Infant Total Diet Study | handles

French EATs

Carried out on a national scale, the Total Diet Studies (TDS) have the primary objective of monitoring the exposure of populations to substances of interest in terms of public health.. These studies make it possible to estimate the composition/contamination of foods “as consumed” and to calculate the exposure of individuals via food in order to provide assistance in the implementation of public health policies.

The first EAT, set up in 2000 by INRA and in collaboration with Afssa, has made it possible to draw up a assessment of the level of exposure of the French population over the age of 3 to mycotoxins and trace and mineral elements.

In 2006the second EAT was initiated in order toassess the dietary exposure of this same population by targeting not only the compounds included in the first TDS but also many substances requiring more in-depth knowledge, includingresidues of phytosanitary products, persistent organic pollutants, additives, phytoestrogens and acrylamide. Thus, the EAT 2 led to the collection of 20,000 food products representing 212 types of foodwherein 445 substances of interest have been sought.

Finally in 2010an EAT specifically targeting children under 3 years old was launched.

Why a TDS specific to the child population?

The baby food market is very specific and constantly changing. Foods intended for infants and young children differ significantly from those of the population categories considered in the previous TDS. In addition, knowledge of the dietary exposure of the infant population to chemical substances is necessary in view of the particular vulnerability of this population. The implementation of a total diet study specific to the infant population is therefore essential, in order to best protect toddlers against the adverse effects of chemical substances.

The 3 stages of the EAT

EATs are made up of 3 main steps:

  • food sampling : purchases of food products and preparation of food “as consumed” in order to produce food samples representative of the consumption of individuals;
  • analysis of “as consumed” samples by accredited laboratories;
  • population exposure assessment and health risks.

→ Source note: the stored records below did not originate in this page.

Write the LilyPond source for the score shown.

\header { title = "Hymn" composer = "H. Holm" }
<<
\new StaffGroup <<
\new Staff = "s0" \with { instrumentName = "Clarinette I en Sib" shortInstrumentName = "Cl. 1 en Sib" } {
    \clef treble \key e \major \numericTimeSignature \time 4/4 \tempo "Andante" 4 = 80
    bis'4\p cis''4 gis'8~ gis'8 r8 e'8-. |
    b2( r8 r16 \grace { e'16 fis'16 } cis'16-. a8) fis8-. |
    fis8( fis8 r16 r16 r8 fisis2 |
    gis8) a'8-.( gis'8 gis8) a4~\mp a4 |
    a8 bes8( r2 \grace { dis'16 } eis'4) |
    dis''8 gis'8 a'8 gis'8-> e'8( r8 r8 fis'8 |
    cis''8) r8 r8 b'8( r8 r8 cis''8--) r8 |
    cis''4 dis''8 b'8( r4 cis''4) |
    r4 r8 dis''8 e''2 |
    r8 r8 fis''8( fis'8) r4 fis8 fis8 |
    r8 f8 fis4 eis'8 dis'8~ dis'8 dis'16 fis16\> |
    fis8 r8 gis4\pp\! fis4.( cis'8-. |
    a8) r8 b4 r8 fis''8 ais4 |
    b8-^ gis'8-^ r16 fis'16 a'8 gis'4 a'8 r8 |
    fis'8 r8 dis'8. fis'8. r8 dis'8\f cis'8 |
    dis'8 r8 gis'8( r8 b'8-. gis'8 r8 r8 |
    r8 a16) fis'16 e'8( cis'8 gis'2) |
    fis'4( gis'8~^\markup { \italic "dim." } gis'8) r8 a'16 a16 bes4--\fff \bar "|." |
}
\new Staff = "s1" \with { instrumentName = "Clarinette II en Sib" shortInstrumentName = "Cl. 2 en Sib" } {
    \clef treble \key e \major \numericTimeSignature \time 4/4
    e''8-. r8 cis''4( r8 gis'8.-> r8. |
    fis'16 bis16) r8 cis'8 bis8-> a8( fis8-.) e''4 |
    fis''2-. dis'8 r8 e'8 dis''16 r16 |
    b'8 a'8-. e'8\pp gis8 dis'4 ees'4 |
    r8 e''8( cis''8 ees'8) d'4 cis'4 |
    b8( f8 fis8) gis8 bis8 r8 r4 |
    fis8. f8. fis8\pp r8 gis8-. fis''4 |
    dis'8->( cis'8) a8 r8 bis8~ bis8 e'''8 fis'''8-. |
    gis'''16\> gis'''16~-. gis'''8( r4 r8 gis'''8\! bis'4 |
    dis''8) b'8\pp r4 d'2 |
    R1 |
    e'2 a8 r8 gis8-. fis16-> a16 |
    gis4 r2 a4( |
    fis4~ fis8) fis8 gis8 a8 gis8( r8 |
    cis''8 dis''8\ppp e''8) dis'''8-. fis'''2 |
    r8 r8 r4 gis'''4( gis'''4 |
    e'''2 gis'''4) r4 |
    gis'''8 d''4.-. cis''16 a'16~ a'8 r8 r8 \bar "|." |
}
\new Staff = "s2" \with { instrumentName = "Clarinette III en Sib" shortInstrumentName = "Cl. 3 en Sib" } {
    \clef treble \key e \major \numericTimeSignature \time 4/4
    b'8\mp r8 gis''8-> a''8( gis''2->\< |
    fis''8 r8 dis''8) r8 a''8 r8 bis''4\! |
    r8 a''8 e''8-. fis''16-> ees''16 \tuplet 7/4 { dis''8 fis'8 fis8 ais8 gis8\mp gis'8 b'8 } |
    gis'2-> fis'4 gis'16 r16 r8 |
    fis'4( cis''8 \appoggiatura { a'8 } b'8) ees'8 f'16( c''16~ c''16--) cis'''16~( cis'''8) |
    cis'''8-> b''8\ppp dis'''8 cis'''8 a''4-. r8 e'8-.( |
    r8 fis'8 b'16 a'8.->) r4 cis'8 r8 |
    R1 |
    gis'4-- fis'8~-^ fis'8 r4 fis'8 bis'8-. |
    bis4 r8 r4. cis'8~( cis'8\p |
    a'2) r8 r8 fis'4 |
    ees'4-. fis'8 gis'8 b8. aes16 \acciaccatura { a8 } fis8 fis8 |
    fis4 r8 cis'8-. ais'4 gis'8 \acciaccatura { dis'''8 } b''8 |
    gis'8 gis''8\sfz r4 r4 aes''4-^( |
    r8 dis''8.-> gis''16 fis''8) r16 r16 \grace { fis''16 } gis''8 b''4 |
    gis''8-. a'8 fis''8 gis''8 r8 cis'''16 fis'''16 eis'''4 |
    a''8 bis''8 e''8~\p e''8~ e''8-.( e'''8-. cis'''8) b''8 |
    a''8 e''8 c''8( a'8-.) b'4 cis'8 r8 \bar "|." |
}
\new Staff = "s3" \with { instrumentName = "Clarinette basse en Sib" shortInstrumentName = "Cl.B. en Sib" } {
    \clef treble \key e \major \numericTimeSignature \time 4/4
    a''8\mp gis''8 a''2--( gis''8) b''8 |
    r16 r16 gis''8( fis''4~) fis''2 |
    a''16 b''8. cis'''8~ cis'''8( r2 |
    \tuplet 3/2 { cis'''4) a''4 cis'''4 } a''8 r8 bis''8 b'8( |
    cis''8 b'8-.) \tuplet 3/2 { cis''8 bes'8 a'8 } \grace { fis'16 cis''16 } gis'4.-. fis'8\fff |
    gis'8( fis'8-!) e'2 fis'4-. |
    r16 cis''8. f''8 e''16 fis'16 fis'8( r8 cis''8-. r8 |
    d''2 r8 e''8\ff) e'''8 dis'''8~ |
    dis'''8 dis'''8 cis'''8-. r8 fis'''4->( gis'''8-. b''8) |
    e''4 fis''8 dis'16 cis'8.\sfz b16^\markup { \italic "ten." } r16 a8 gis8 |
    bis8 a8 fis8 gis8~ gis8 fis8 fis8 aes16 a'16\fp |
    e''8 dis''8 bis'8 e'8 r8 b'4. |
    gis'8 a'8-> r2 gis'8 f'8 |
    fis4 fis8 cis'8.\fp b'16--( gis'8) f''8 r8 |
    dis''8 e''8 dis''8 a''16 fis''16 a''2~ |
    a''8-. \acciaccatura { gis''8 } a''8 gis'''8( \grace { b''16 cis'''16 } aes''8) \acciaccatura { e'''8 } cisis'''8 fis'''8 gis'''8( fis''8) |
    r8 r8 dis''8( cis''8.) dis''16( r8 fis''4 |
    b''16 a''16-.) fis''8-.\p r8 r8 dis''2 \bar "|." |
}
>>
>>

A good level of health control but some substances to monitor

The results of the infant TDS confirm the good level of control of the health risks associated with the potential presence of chemical contaminants in food. Indeed, for 90% of the substances assessed, the risk can be ruled out.

However, for 9 substances, the situation calls for special vigilance. These are substances for which a non-negligible number of children have exposure above the toxicological reference values ​​(inorganic arsenic, lead, nickel, PCDD/F, PCB, mycotoxins T-2 & HT-2, acrylamide, deoxynivalenol and its derivatives and furan). For 7 other substances, in particular aluminium, cobalt, strontium, methylmercury, selenium, cadmium and genistein in soy consumers, the risk cannot be ruled out. Exposure to some of these 16 substances had already been found to be of concern in previous work by the Agency.

In addition, 12 minerals of nutritional interest were analyzed within the framework of the EATi. The results show that the coverage of nutritional needs is generally satisfactory. However, there are insufficient intakes for zinc, calcium and iron or excess intakes for zinc and calcium depending on the age of the child. The potential health risks associated with these excess intakes require additional studies.

The Agency’s recommendations

Faced with these findings, ANSES reiterates the importance to better understand the origin of the presence of these chemical substances in food.

Concerning the 16 substances to be monitored, in particular the 9 for which the situation was deemed to be of concern, the implementation or strengthening of management measures aimed at limit exposure levelsn proves necessary (policy for controlling environmental discharges, controlling processes, setting regulatory thresholds or reducing these thresholds). For substances for which the risk cannot be excluded or could not be assessed, the Agency recommends to acquire additional knowledge.

Since the study also shows that dietary diversification leads to exposure to certain contaminants that is higher than that caused by the consumption of infant formula, without these being considered to be of concern, the Agency reiterates the need to follow the recommendations of the Program National Health Nutrition (PNNS) and start food diversification only from 6 months. After 6 months, the Agency recalls the general recommendation of diversity in diet and sources of supply.

The study also highlighted the consumption of running milk by several children under the age of one. The Agency recalls that only breast milk or infant formula can meet the infant’s needs. In addition, common milk, regardless of the producing animal species, is not suited to the nutritional needs of children under one year of age.